Copy the rows below, changing every "[x1, y1, x2, y2]" to "[left, top, right, bottom]" and leaving all else as it is. Omit the pictures from your answer.

### EXERCISE MATERIAL ###

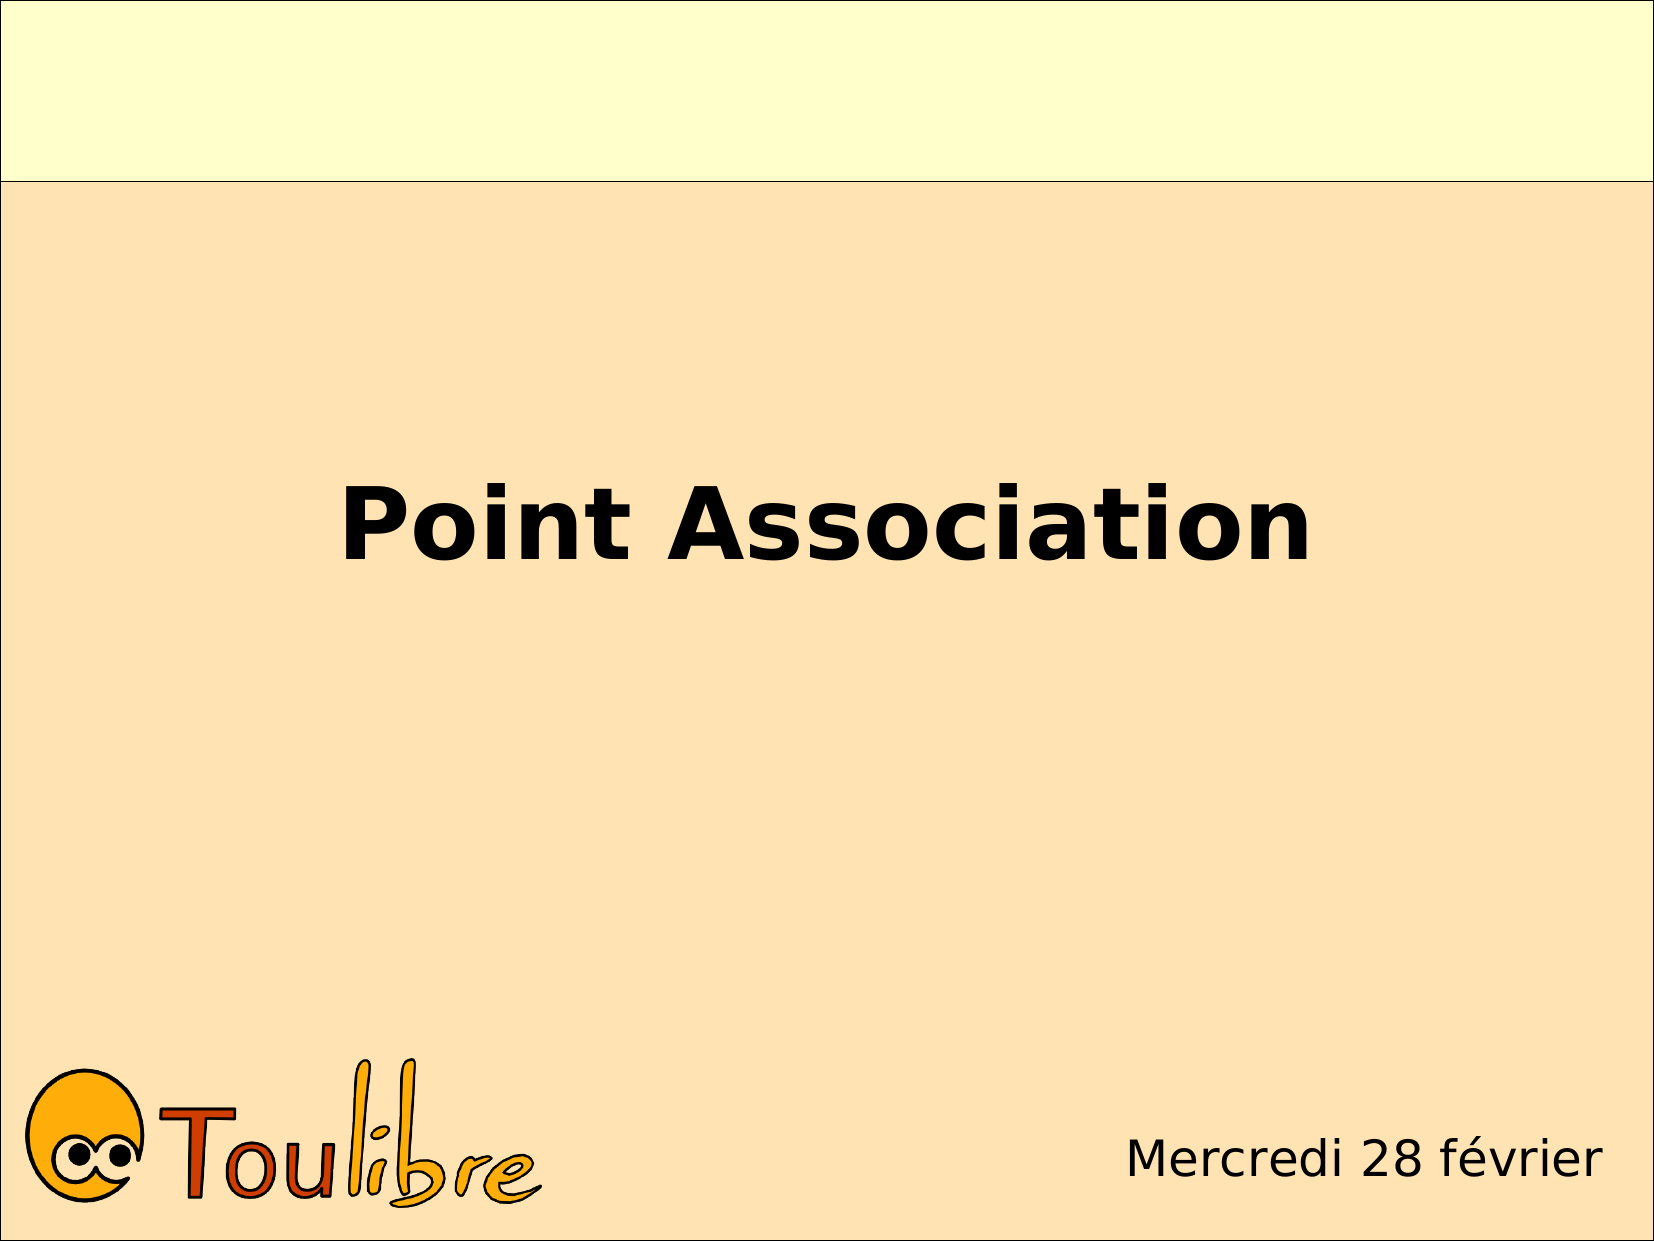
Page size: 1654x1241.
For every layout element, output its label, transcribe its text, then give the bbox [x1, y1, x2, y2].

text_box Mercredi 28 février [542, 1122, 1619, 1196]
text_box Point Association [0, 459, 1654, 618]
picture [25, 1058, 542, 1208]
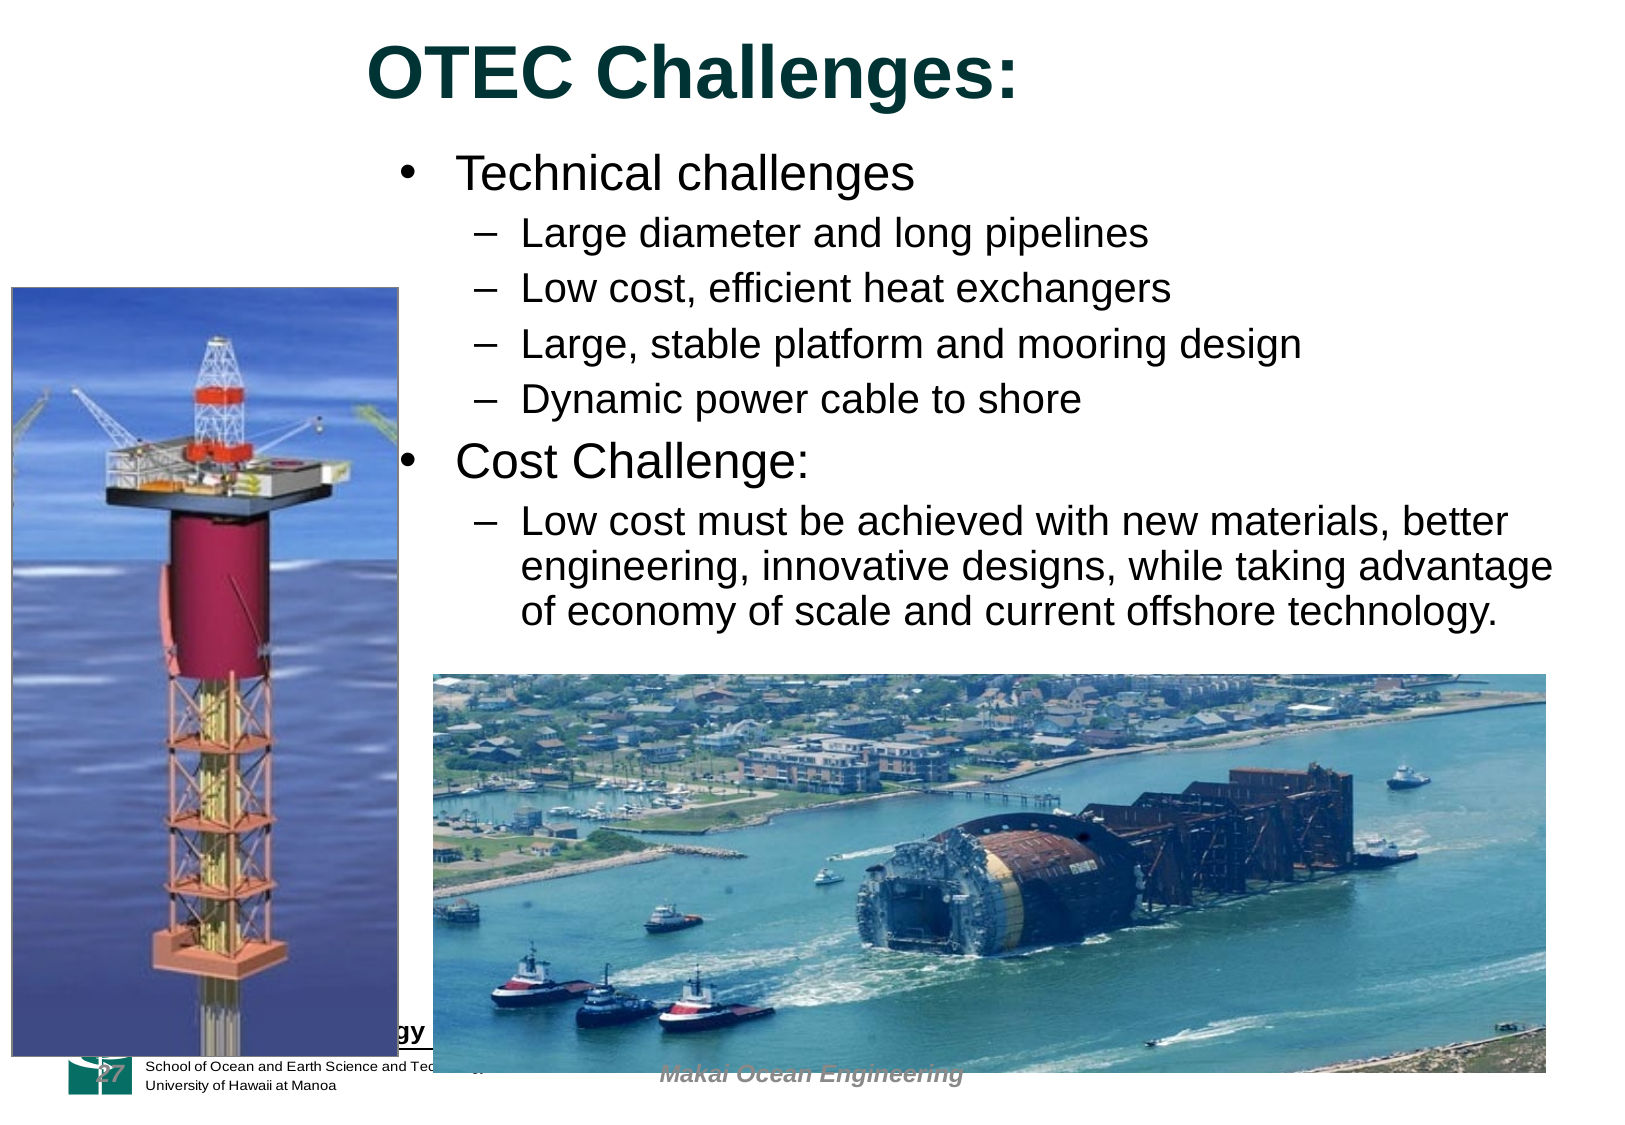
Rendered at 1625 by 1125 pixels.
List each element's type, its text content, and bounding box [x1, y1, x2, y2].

###

## TASK RESPONSE:
Page size: 1654x1241.
For every layout element, output its label, transcribe its text, then give the bbox [left, top, right, bottom].

text_box Mercredi 28 février [542, 1122, 1619, 1196]
text_box Point Association [0, 459, 1654, 618]
picture [25, 1058, 542, 1208]
Rendered at 1625 by 1125 pixels.
List each element's type, its text content, and bounding box [left, top, right, bottom].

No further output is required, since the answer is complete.